======== Texte étudié

Activité du Centre d'Aviation
en 1912 - 1913 (3)
Depuis avril 1909, Saint-Dié possédait à Sainte-Marguerite un terrain d'aviation civil créé par l'Aéro-Club Déodatien. Le dimanche 2 mars 1913, Saint-Dié va recevoir pour la première fois la visite d'un avion militaire. Un biplan piloté par Grézaud accompagné du Lieutenant Observateur Personne décolle de Dogneville de bon matin et via Lunéville, survole Saint-Dié vers 11 heures à environ 1 000 mètres d'altitude. L'avion atterrit volontairement dans un champ à proximité de l'aérodrome civil. Après avoir déjeuné à l'Hôtel Terminus, face à la gare, les deux aviateurs repartent pour Epinal. La presse de l'époque dit que cette première visite d'un avion militaire à Saint-Dié produisit une excellente impression dans la ville.

================
======== Données fournies

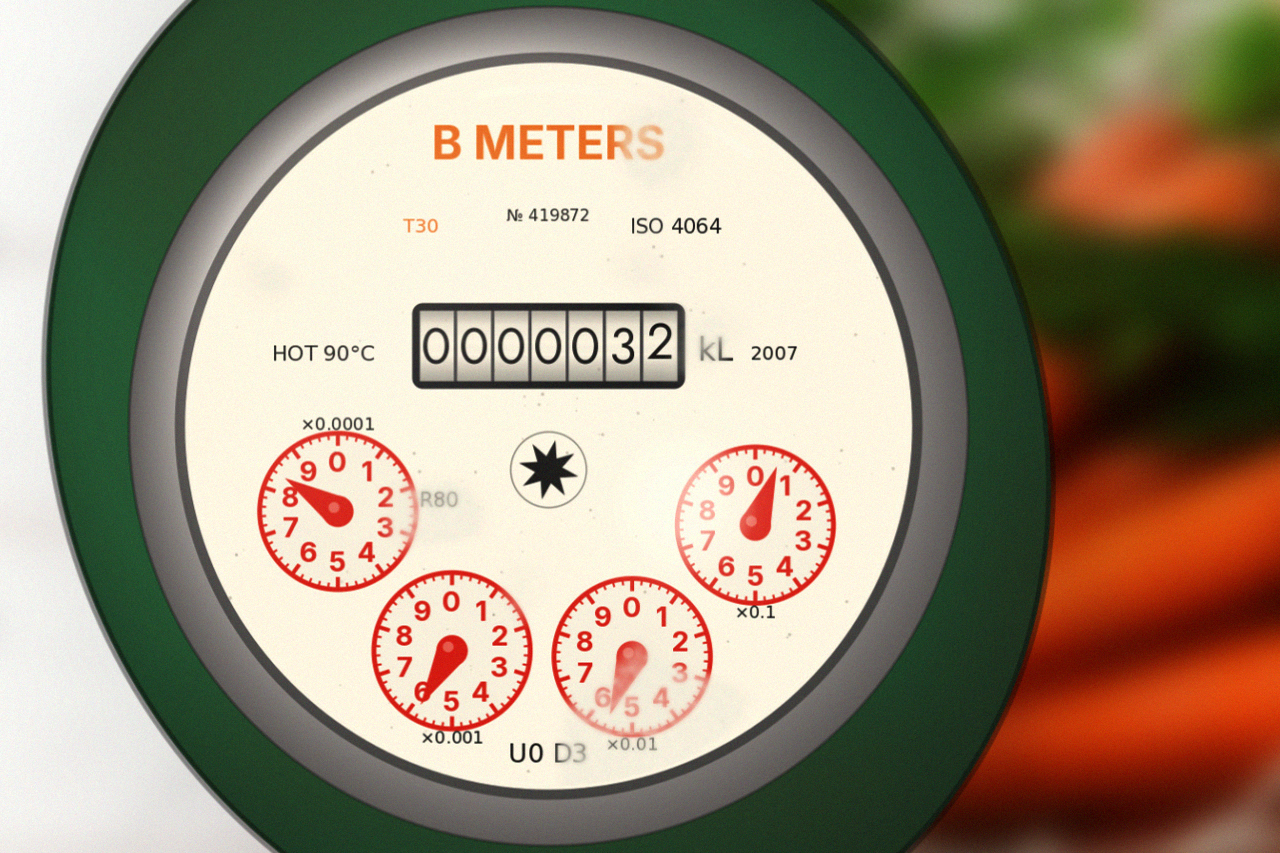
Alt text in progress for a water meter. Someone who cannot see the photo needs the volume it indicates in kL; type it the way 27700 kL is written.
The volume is 32.0558 kL
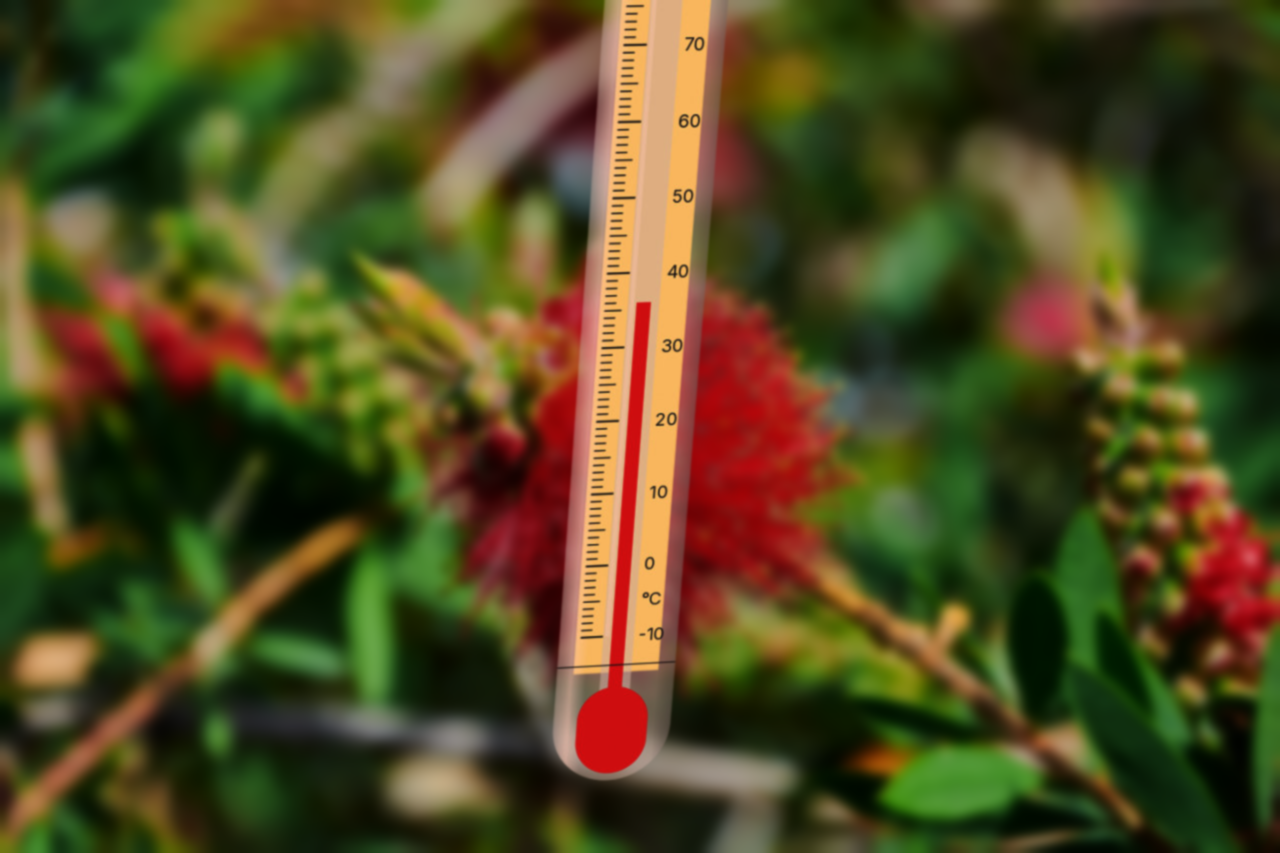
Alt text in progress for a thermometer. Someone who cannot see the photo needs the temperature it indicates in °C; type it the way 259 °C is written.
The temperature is 36 °C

================

■ **Questions de compréhension**:
**a)** Recopiez le passage du texte étudié qui commence par les mots « Activité du Centre » et se termine par les mots « dans la ville. ».
**b)** Répondez brièvement, d'après le texte étudié :
(i) Depuis quand Saint-Dié possédait-elle un terrain d'aviation civil à Sainte-Marguerite ?
(ii) De quelle localité le biplan a-t-il décollé ?
(iii) Où les deux aviateurs ont-ils déjeuné ?
Les données proviennent d'une autre source que le texte étudié.

■ **Corrigé**:
**a)**
Activité du Centre d'Aviation
en 1912 - 1913 (3)
Depuis avril 1909, Saint-Dié possédait à Sainte-Marguerite un terrain d'aviation civil créé par l'Aéro-Club Déodatien. Le dimanche 2 mars 1913, Saint-Dié va recevoir pour la première fois la visite d'un avion militaire. Un biplan piloté par Grézaud accompagné du Lieutenant Observateur Personne décolle de Dogneville de bon matin et via Lunéville, survole Saint-Dié vers 11 heures à environ 1 000 mètres d'altitude. L'avion atterrit volontairement dans un champ à proximité de l'aérodrome civil. Après avoir déjeuné à l'Hôtel Terminus, face à la gare, les deux aviateurs repartent pour Epinal. La presse de l'époque dit que cette première visite d'un avion militaire à Saint-Dié produisit une excellente impression dans la ville.

**b)**
(i) Depuis avril 1909.
(ii) De Dogneville.
(iii) À l'Hôtel Terminus, face à la gare.